Dopo un paio di indicazioni, ci trovammo in un quartiere circondato da case per la maggior parte a due piani, tutte con la propria staccionata e la propria cassetta delle lettere ad un lato del vialetto. Notai che aveva avuto ragione quanto prima mi aveva detto che nei quartieri di periferia avrei trovato parecchio verde. Ogni casa aveva il suo cortile e diversi alberi fiancheggiavano la strada che stavamo percorrendo, lasciando che i rami la coprissero quasi interamente.

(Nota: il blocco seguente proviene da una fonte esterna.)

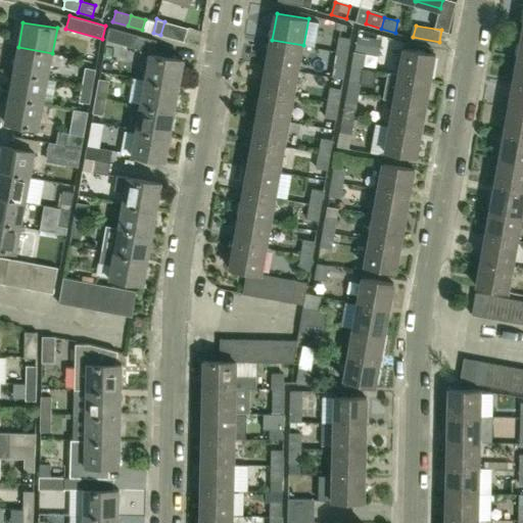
[(130,47),(134,35),(109,28),(106,40),(130,47)]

«Bel quartiere» commentai, in cerca di qualcosa da dire per spezzare il silenzio. E poi lo pensavo davvero.
«Sì, è anche abbastanza tranquillo» confermò lei.
Dopo qualche metro, mi fece segno di accostare al ciglio della strada; così feci.
Lanciai un’occhiata alla casa. A tre piani, era dipinta di grigio scuro con gli infissi bianchi. La parte inferiore era però lasciata volutamente in mattoni color terra, come il camino che sbucava al di sopra del tetto dalle tegole nere. Diversi cespugli la circondavano mentre un corto vialetto portava alla scalinata che giungeva sul portico dov’era l’entrata.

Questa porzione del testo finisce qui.